Sleep and hibernate are about persisting state and not about boot time. I don't want to spend time reopening everything and setting everything up when I come back to my computer. I just want to continue where I left off.
My code is stopped inside the debugger when I've finally reproduced a bug. My wife calls for dinner. I close my laptop and stick it in a safe place where a kid won't spill something sticky on it. After dinner I open up the laptop and the debugger is right there in the same spot, I don't have to spend another 30 minutes trying to reproduce the bug.
I actually find it a bit surprising that you aren’t aware of a difference. Have you used a MacBook recently? If no, I highly suggest you try it. Once you’re used to instant startups, waiting for a boot is just frustrating.
Debugging has already been mentioned. I run lots of programs that take several hours too, be that copying files or transcoding or processing some data. Right now I have something running that won't be done for two days.
And when I have 20 programs open, even if it only takes 15-30 seconds per program to get them going again that's a bunch of time I didn't need to waste. And even the programs I have that autostart still require prodding to get them into the right state.
I also have programs that can take weeks to run, but I just leave my computer on and running in those cases. I have never trusted sleep or hibernate to properly handle those situations and I don't want to lose data. Not to mention, if I'm pausing it while its running it will take even longer to finish.
Debugging I can understand, as that's a bit of a different beast than a program that can run unattended.
>What programs are you using in such a fashion that simply having the program autostart at boot is not feasible?
Developing an application in Lisp and there's all kinds of state in the REPL right now. Gotta pick kid up from preschool, just close the lid and it'll be exactly as I left it when I come home.
Have a document open in an ad-hoc fashion (i.e. it's some PDF for work, not something on my autostart list) and I get interrupted. Close lid. Document is still there when I open it again, and what's more it's open to the exact spot I stopped reading.
I guess I also don't understand the "closing the lid to leave" behavior as well. My laptop is integrated into a desktop setup with external monitors and it only gets closed when I actually take it out of the house. Otherwise screen locking and letting the monitors go sleep is fine with me
Say no more. In my experience most of the "linux is fine for laptop usage" folks tend to be "laptop is actually a desktop that I rarely if ever take anywhere" folks also.

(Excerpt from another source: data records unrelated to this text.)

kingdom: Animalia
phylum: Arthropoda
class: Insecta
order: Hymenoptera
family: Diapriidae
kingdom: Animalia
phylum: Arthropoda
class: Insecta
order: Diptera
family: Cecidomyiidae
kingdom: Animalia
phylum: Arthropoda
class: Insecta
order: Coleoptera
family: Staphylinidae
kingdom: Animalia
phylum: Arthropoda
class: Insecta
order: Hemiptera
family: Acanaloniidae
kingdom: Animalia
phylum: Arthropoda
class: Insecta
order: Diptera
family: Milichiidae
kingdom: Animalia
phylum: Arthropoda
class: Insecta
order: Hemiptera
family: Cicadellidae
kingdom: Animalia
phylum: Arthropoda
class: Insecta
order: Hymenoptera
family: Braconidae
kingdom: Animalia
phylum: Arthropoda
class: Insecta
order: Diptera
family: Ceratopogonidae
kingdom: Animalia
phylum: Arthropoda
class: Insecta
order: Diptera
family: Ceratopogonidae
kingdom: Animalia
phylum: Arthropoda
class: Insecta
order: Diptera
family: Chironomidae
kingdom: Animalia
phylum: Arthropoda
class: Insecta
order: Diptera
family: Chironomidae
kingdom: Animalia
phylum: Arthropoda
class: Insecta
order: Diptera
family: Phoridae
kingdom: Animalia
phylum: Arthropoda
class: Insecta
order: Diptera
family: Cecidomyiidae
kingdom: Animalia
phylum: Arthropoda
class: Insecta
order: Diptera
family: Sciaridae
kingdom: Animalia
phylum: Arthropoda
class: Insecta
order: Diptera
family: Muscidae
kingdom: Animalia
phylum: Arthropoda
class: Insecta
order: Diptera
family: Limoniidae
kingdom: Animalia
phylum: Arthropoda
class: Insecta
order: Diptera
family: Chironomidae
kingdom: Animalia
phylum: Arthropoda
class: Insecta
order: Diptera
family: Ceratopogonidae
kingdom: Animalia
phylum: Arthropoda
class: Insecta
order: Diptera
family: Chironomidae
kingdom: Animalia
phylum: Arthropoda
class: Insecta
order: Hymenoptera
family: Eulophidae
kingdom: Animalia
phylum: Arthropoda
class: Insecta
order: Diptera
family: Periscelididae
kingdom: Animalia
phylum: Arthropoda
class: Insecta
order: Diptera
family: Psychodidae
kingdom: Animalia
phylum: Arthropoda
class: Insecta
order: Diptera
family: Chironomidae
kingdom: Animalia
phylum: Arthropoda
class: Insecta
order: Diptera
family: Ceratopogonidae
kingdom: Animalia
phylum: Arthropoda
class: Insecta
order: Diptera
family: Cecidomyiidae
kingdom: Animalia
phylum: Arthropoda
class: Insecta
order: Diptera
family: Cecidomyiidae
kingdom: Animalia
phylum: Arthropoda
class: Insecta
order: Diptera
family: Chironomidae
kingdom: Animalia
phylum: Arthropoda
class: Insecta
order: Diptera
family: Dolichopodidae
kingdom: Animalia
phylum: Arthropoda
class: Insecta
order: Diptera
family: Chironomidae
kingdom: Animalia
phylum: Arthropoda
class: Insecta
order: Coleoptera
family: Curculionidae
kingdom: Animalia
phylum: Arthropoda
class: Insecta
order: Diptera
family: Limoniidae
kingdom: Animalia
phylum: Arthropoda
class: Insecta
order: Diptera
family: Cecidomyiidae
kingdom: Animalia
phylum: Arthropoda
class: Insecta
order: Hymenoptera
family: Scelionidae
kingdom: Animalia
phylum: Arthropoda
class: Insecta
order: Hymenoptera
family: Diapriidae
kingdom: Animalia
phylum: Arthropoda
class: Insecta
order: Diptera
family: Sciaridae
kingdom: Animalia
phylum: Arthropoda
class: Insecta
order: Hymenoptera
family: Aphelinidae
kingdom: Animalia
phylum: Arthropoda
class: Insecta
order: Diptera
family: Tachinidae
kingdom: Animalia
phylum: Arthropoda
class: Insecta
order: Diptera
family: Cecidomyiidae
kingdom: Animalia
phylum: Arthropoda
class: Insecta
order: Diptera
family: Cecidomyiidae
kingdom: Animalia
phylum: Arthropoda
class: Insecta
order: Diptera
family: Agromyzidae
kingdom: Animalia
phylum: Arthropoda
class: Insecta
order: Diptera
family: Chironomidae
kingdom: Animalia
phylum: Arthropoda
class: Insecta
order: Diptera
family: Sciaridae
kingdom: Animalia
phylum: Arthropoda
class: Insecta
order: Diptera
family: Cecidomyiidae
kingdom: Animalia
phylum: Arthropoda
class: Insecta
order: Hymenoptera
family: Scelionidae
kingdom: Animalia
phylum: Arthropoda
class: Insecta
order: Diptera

>What programs are you using in such a fashion that simply having the program autostart at boot is not feasible?
As a simple example open documents in libreoffice. I don't want to automatically start LO every time I turn on computer. If I have documents open I want to be able to return to the same place when I came back.
Some Linux DEs have a "reopen windows at login" setting. I remember KDE used to have this some 10 years ago, while still on version 3. So if LO is open when you shut down, it'll bring it back up. Otherwise, it won't.
I don't know if it's able to handle reopening the last document, and even less if it can take you back to the position where you left off. This is probably application-dependent.
However, like others here, I would much rather have a functioning sleep that allows the computer to both wake up fast and not drain the battery. I don't really care for it to check my mail while it's in my backpack without any kind of network access, or whatever it is it does instead of sleeping.
What programs are you using in such a fashion that simply having the program autostart at boot is not feasible?